One of the most common questions people ask me is “What’s a good brand of ______?” You can fill in the blank with whatever technology product you can imagine buying, but my answer is nearly always the same: “There is no good brand of ______. All companies that sell these products make some that I feel comfortable recommending and some that I don’t.” (That answer is not entirely truthful. There are a few manufacturers that make nothing I’m willing to recommend. But I’m not talking about them today.) People don’t like to hear this answer, because it requires them to pay attention to details that they would rather not have to think about. In today’s post, I’m going to tell you why I won’t simply recommend brands when requested. It all comes down to two concepts that I’m sure marketing professionals have more polite phrases for, but I call them Brand Dilution and Brand Prostitution.
Brand Dilution is what happens when a company has a brand that has a reputation for something that people like and respect, but then they begin using that brand to sell products that don’t measure up.
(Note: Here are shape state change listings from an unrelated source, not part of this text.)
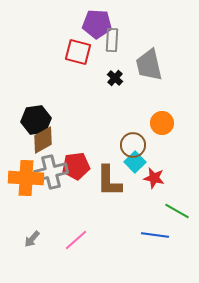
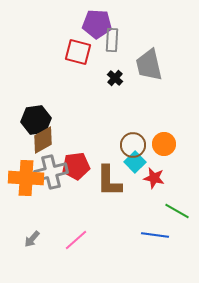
orange circle: moved 2 px right, 21 px down
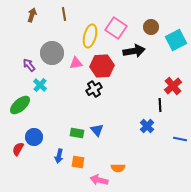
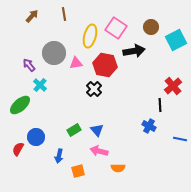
brown arrow: moved 1 px down; rotated 24 degrees clockwise
gray circle: moved 2 px right
red hexagon: moved 3 px right, 1 px up; rotated 15 degrees clockwise
black cross: rotated 14 degrees counterclockwise
blue cross: moved 2 px right; rotated 16 degrees counterclockwise
green rectangle: moved 3 px left, 3 px up; rotated 40 degrees counterclockwise
blue circle: moved 2 px right
orange square: moved 9 px down; rotated 24 degrees counterclockwise
pink arrow: moved 29 px up
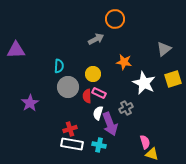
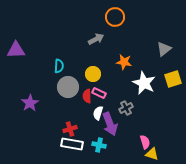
orange circle: moved 2 px up
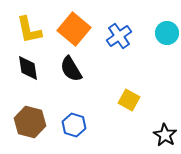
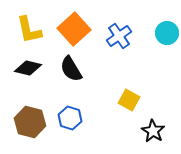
orange square: rotated 8 degrees clockwise
black diamond: rotated 68 degrees counterclockwise
blue hexagon: moved 4 px left, 7 px up
black star: moved 12 px left, 4 px up
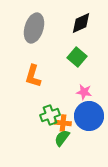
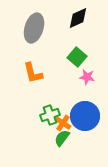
black diamond: moved 3 px left, 5 px up
orange L-shape: moved 3 px up; rotated 30 degrees counterclockwise
pink star: moved 3 px right, 15 px up
blue circle: moved 4 px left
orange cross: rotated 28 degrees clockwise
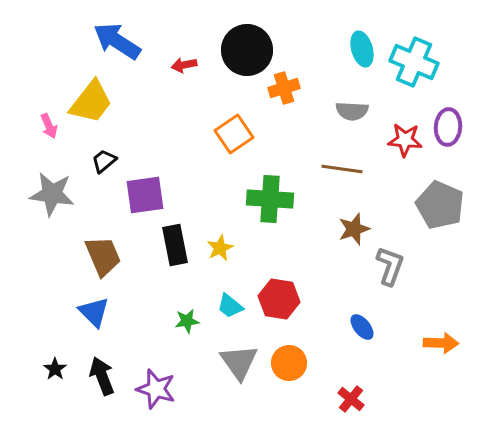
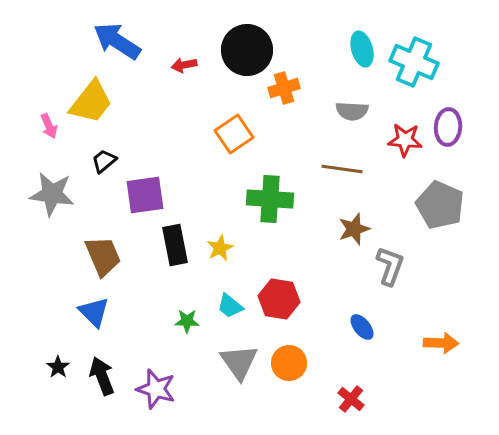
green star: rotated 10 degrees clockwise
black star: moved 3 px right, 2 px up
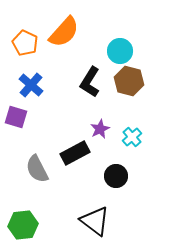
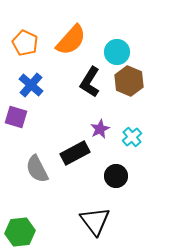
orange semicircle: moved 7 px right, 8 px down
cyan circle: moved 3 px left, 1 px down
brown hexagon: rotated 8 degrees clockwise
black triangle: rotated 16 degrees clockwise
green hexagon: moved 3 px left, 7 px down
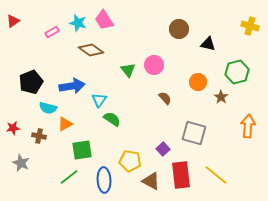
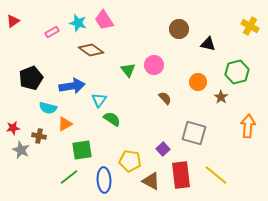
yellow cross: rotated 12 degrees clockwise
black pentagon: moved 4 px up
gray star: moved 13 px up
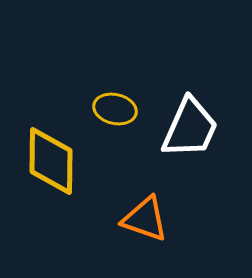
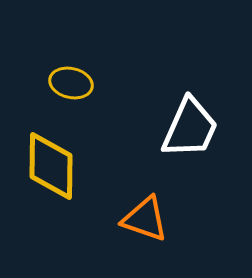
yellow ellipse: moved 44 px left, 26 px up
yellow diamond: moved 5 px down
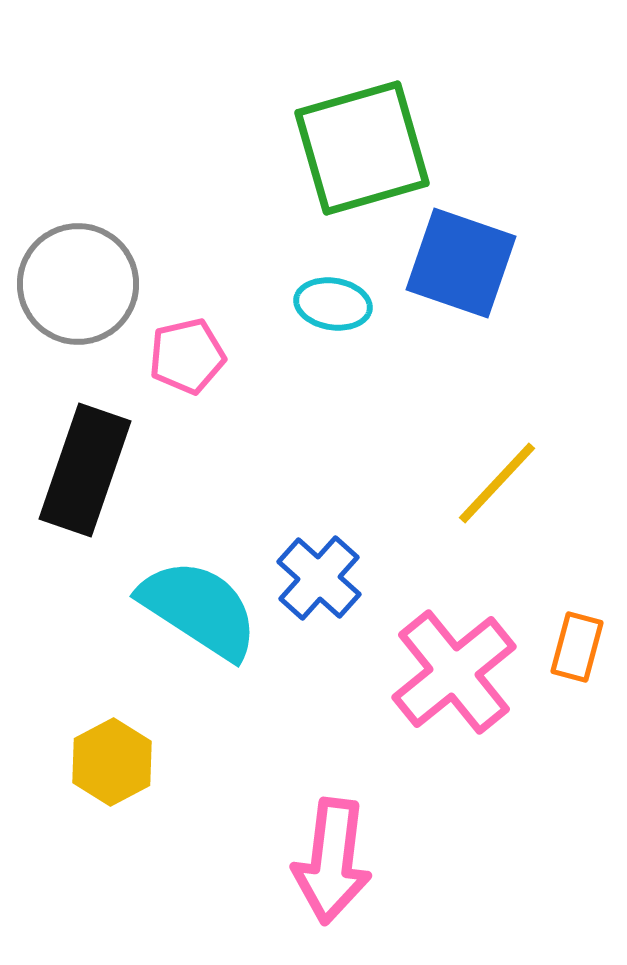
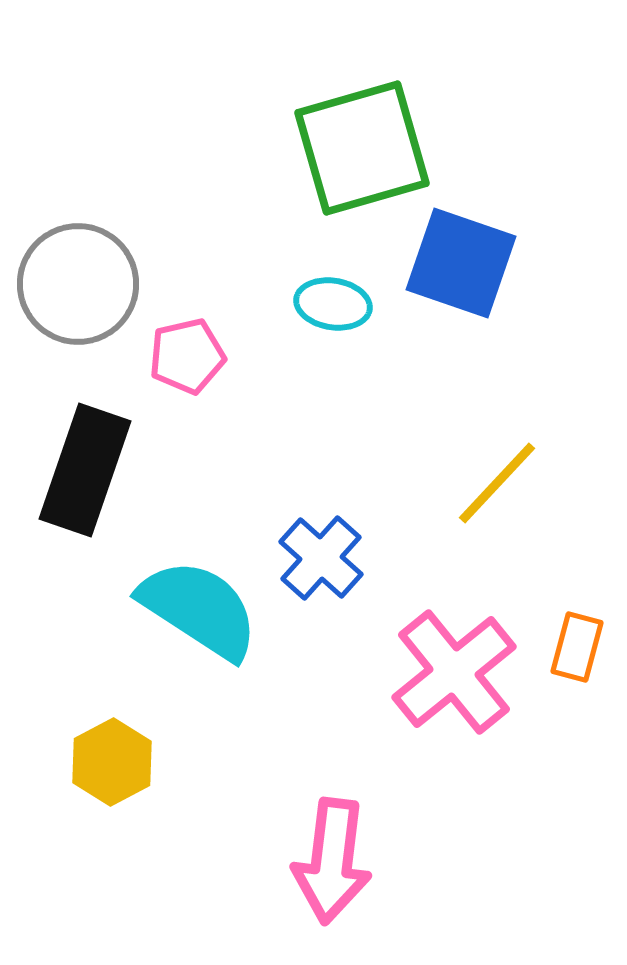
blue cross: moved 2 px right, 20 px up
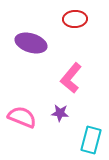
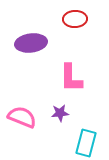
purple ellipse: rotated 24 degrees counterclockwise
pink L-shape: rotated 40 degrees counterclockwise
purple star: rotated 12 degrees counterclockwise
cyan rectangle: moved 5 px left, 3 px down
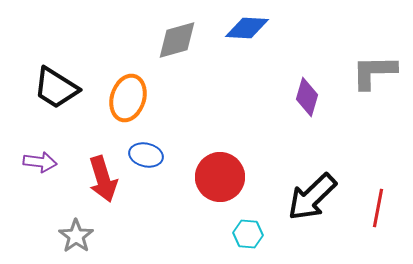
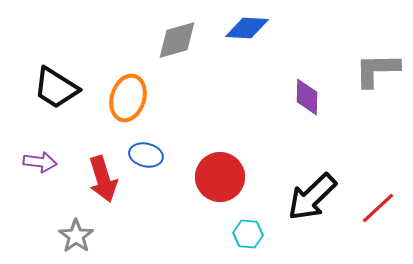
gray L-shape: moved 3 px right, 2 px up
purple diamond: rotated 15 degrees counterclockwise
red line: rotated 36 degrees clockwise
For example, in the mid-1980s, Toshiba began producing laptops. Toshiba wasn’t the first company to make laptops, but their laptops were such an improvement on what had been available up to that point that they’re described by many industry pundits as the world’s first mass-market laptops. Toshiba soon earned a reputation for making laptops that were reliably sturdy, powerful, dependable and easier to live with than most others. (Note that we’re talking about a time in which a 16-pound laptop was considered portable, and 45 minutes of runtime per battery charge was considered long!) People came to expect that any laptop bearing the Toshiba brand would be a high-quality laptop.
But after a number of years, Toshiba introduced laptops that were cheaper, both in price and quality. Imagine my surprise the first time I encountered one of those: it was slow to the point of hanging constantly, and it felt downright rickety in my hands. I couldn’t understand why Toshiba would put their highly-respected name on such a piece of junk! The owner of the laptop couldn’t understand it either, and, not surprisingly, that was the last Toshiba branded computer she ever bought. Over time, I learned that if one wanted a high-quality Toshiba laptop, one had to shop for one of their Tecra or Portege models, which could only be found in places where businesses purchased computer equipment, and not in the big-box stores that had become the primary sellers of consumer electronics. But to people who don’t buy computer equipment on a regular basis, that distinction is invisible. It didn’t take long before most people came to regard Toshiba laptops as junk, and eschewed them in favor of other brands. It didn’t take the big-box retailers much longer than that to realize they weren’t selling many Toshiba laptops, after which they stopped carrying them.
Toshiba never managed to repair their brand image as far as laptops were concerned. They eventually sold off their laptop division to Sharp Corporation, which now produces Satellite Pro, Portege, Tecra and E models under the DynaBook brand. But I have never seen a DynaBook brand laptop in person, and I don’t know where to buy one other than online at the DynaBook web site. (That’s the danger of diluting your brand: you can damage it beyond hope of repair.)
Brand Prostitution is similar, but it happens when a company is indiscriminate about licensing use of their brand name by other companies. The harm to the brand is done when a licensee produces inferior products that are then sold under the brand name, thus compromising the brand’s reputation for high quality. For example, Verbatim was a company that became well-known for producing high-quality diskettes in the 1970s and ’80s, and since then has expanded into other storage products, including recordable CD and DVD blanks as well as flash storage media, like USB flash drives and SD cards. But Verbatim, the company, was acquired by Mitsubishi in 1990, and by 1994, it was nothing more than a brand name owned by Mitsubishi, and, most recently, CMC. Apparently, the brand wasn’t important to Mitsubishi, because they became quite cavalier about the products sold under the Verbatim label. Some Verbatim-branded products are made in factories owned by their parent company, and are excellent. Others are made under license by factories owned by other companies, and the quality, in my experience, is inconsistent. So, if you were to ask me, “Are Verbatim brand USB flash drives good?”, I would have to answer, “I really don’t know. It depends on who made the ones in the package you bought.”
My perception is that both Brand Dilution and Brand Prostitution are common in nearly all market sectors nowadays, and the result is that the consistency of product quality within brands is quite low. That’s why I refuse to make blanket brand recommendations. If I make a product recommendation, it will most likely be for specific models, and then only because my personal experience with those models has been positive.